* **Your objective**
Output the data below line for line, exactly, up to and including the line where "Page size: 1275x1650." appears.

Document structure recognition data
──────────
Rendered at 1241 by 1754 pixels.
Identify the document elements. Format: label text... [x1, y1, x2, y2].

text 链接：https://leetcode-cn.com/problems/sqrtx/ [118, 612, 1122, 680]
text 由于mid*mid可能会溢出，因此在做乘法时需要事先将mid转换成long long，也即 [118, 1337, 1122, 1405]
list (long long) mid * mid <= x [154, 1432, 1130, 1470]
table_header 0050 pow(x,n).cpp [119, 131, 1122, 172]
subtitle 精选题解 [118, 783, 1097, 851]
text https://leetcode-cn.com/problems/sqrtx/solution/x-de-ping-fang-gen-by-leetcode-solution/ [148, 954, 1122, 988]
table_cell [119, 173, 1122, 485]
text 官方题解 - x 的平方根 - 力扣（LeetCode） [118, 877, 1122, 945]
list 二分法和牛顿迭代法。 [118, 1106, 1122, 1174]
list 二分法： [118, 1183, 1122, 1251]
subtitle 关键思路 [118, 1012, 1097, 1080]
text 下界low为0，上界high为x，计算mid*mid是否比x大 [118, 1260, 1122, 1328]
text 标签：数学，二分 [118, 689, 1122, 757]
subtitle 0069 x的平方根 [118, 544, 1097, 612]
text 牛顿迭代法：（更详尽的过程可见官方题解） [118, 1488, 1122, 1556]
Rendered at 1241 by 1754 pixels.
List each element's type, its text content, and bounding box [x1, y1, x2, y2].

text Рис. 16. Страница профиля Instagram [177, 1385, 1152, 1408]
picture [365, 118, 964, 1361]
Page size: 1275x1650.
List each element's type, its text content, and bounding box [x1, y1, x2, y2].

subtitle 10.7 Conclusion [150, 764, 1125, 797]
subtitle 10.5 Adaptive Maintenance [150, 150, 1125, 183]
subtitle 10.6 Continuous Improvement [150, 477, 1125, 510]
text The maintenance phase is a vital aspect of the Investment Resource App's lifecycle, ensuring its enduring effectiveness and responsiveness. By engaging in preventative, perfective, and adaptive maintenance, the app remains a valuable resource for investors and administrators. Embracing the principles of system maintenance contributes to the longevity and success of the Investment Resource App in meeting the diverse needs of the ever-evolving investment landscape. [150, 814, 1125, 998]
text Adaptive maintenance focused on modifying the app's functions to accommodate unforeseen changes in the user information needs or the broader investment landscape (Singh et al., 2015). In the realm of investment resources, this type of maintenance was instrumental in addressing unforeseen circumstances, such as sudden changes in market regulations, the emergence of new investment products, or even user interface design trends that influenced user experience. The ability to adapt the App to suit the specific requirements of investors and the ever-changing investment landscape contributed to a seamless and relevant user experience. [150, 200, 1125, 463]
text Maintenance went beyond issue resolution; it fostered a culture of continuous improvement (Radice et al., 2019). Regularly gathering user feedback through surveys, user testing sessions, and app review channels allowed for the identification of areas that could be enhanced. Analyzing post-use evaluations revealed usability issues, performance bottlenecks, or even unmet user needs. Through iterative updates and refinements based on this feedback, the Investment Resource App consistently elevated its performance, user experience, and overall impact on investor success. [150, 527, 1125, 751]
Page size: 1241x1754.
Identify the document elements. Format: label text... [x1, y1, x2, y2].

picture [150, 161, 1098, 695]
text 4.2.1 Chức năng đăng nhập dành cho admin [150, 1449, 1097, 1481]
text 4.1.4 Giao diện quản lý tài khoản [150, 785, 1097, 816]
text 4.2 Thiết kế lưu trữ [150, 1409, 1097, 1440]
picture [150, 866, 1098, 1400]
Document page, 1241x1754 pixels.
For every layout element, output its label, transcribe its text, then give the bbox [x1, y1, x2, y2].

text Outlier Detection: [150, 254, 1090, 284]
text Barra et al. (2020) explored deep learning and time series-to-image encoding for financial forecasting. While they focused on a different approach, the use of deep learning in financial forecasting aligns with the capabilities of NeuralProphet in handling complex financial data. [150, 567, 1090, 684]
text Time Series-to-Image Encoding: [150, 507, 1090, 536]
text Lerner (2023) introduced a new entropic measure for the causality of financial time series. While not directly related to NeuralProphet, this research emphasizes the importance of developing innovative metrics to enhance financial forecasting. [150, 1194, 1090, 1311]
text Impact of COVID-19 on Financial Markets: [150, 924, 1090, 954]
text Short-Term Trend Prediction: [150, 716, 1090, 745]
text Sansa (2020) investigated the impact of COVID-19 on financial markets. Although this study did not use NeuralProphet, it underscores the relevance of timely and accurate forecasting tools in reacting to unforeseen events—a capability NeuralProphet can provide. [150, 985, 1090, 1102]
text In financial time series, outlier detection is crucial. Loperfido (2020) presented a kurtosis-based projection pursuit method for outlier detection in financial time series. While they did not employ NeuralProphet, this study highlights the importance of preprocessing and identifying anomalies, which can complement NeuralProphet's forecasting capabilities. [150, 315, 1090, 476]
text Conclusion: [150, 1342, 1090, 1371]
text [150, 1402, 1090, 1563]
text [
──────────
* **Exercise answer**
Rendered at 1241 by 1754 pixels.
Identify the document elements. Format: label text... [x1, y1, x2, y2].

text 链接：https://leetcode-cn.com/problems/sqrtx/ [118, 612, 1122, 680]
text 由于mid*mid可能会溢出，因此在做乘法时需要事先将mid转换成long long，也即 [118, 1337, 1122, 1405]
list (long long) mid * mid <= x [154, 1432, 1130, 1470]
table_header 0050 pow(x,n).cpp [119, 131, 1122, 172]
subtitle 精选题解 [118, 783, 1097, 851]
text https://leetcode-cn.com/problems/sqrtx/solution/x-de-ping-fang-gen-by-leetcode-solution/ [148, 954, 1122, 988]
table_cell [119, 173, 1122, 485]
text 官方题解 - x 的平方根 - 力扣（LeetCode） [118, 877, 1122, 945]
list 二分法和牛顿迭代法。 [118, 1106, 1122, 1174]
list 二分法： [118, 1183, 1122, 1251]
subtitle 关键思路 [118, 1012, 1097, 1080]
text 下界low为0，上界high为x，计算mid*mid是否比x大 [118, 1260, 1122, 1328]
text 标签：数学，二分 [118, 689, 1122, 757]
subtitle 0069 x的平方根 [118, 544, 1097, 612]
text 牛顿迭代法：（更详尽的过程可见官方题解） [118, 1488, 1122, 1556]
Rendered at 1241 by 1754 pixels.
List each element's type, its text content, and bounding box [x1, y1, x2, y2].

text Рис. 16. Страница профиля Instagram [177, 1385, 1152, 1408]
picture [365, 118, 964, 1361]
Page size: 1275x1650.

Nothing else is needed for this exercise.